Characters & Story (with Commentary)
It has been 14 hard years for Ethan (Joseph Gordon-Levitt) since his parents died on Christmas, but luckily he has had his friends Isaac (Seth Rogen), and Chris (Anthony Mackie) by his side. Though with Isaac having a family, and his first child on the way, and then Chris having a burgeoning football career, they are slowly but surely slipping away from Ethan. Not because they don’t love him, but because of how difficult it is to make time for friends while dealing with your career and taking care of your immediate family.
So, being that their 14-year-old Christmas tradition of partying all night can no longer be done, they decide this is the last year. Leading to them meeting a lot of old friends and acquaintances, like Diana (Lizzy Caplan), Ethan’s ex; Mr. Green (Michael Shannon) a very off-putting drug dealer from the group’s high school days; and a newcomer in Rebecca (Ilana Glazer) who teaches Chris a valuable lesson. All of which participate in crafting the best end to their Christmas tradition.
Tracy Morgan’s part as the narrator, in the beginning, was hilarious, to the point you sort of wish he did more vulgar Christmas rhymes throughout the movie.
Seth Rogen playing someone on recreational drugs was hilarious. To the point that I honestly hope, as he reaches that point where he may try to do a dramedy type film, that maybe he plays a drug addict trying to get clean.

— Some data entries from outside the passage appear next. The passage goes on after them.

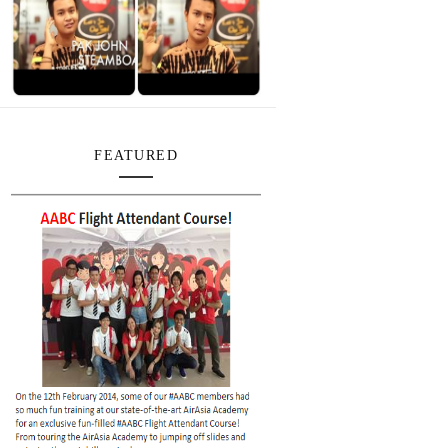
FEATURED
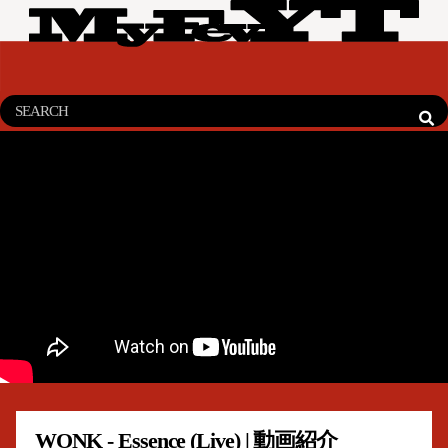
WONK - Essence (Live) | 動画紹介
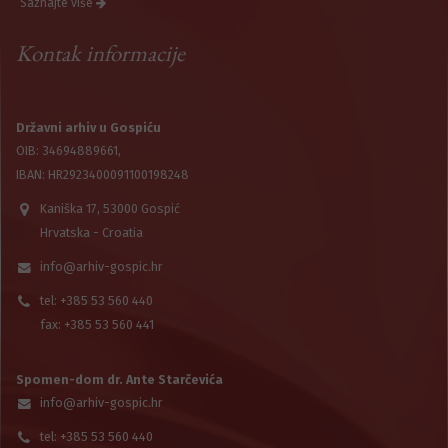
Saznajte više
Kontak informacije
Državni arhiv u Gospiću
OIB: 34694889661,
IBAN: HR2923400091100198248
Kaniška 17, 53000 Gospić
Hrvatska - Croatia
info@arhiv-gospic.hr
tel: +385 53 560 440
fax: +385 53 560 441
Spomen-dom dr. Ante Starčevića
info@arhiv-gospic.hr
tel: +385 53 560 440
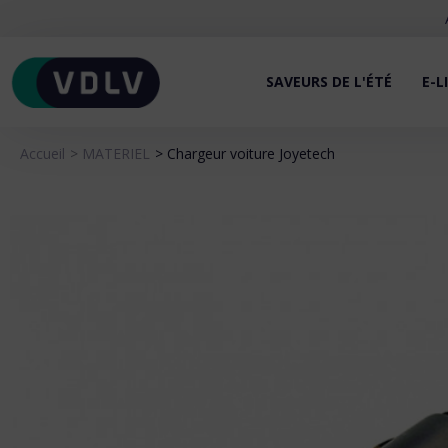
SAVEURS DE L'ÉTÉ
E-L
Accueil
MATERIEL
Chargeur voiture Joyetech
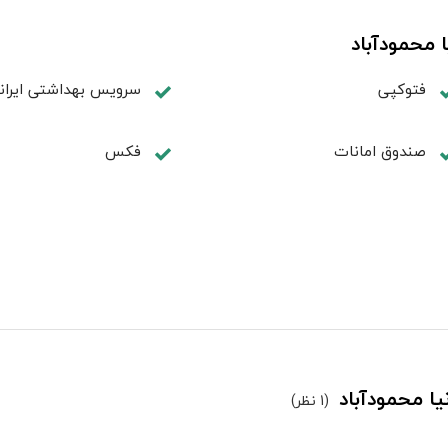
 محمودآباد
فتوکپی
سرویس بهداشتی ایران
صندوق امانات
فكس
یا محمودآباد
(1 نظر)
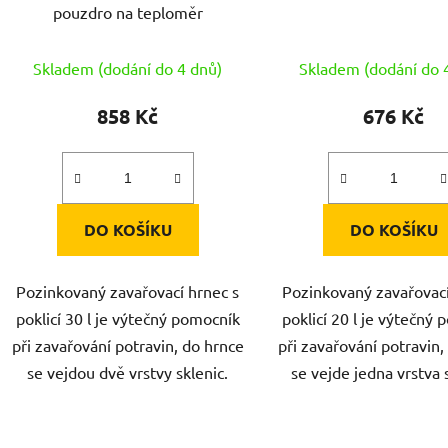
pouzdro na teploměr
Skladem (dodání do 4 dnů)
Skladem (dodání do 
858 Kč
676 Kč
DO KOŠÍKU
DO KOŠÍKU
Pozinkovaný zavařovací hrnec s
Pozinkovaný zavařovací
poklicí 30 l je výtečný pomocník
poklicí 20 l je výtečný
při zavařování potravin, do hrnce
při zavařování potravin,
se vejdou dvě vrstvy sklenic.
se vejde jedna vrstva 
O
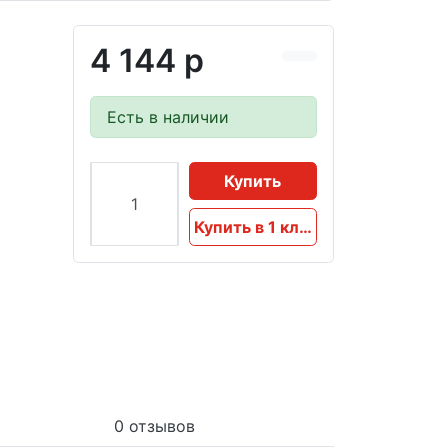
4 144 р
Есть в наличии
Купить
Купить в 1 клик
0 отзывов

The relationships of the film, whether it is the friendships between the leads, or the relationships they have with their spouse, or mother, all bring you a sense of family and love which only a comedy written by Evan Goldberg, the man who writes, and produces, nearly all of Seth Rogen’s movies, could have.
On The Fence
For me, while the actors involved nail the comedy, unfortunately, the dramatic moments, or rather the ones which should get you teary eyed, sort of fall flat. I mean, you recognize Ethan is still hurting from losing his parents on one of the handful of days families come together, but there is no hard hitting gut punch which has you switch from laughter to tears at all. Ethan’s backstory is just an explanation, not something which ultimately will draw any emotion out of you.
Overall: TV Viewing
Is The Night Before a Christmas classic? No. In fact, even with about 30 some odd laughs I’d say it is quite forgettable. If only because I feel like Rogen and Goldberg are still working on how to make people laugh, have them relate to characters, and maybe get their emotions played with. Thus making this film more so just another attempt toward that goal than a masterpiece in either comedy or dramedy. However, even with that said, as with most of Rogen’s movies you can expect laughter, the type of craziness which could only come from stoner comedies, and a film which strongly is about friendship and family, and the difficulty it is to actively participate in both and make everyone happy. All the while, still feeling young and like you can do almost anything.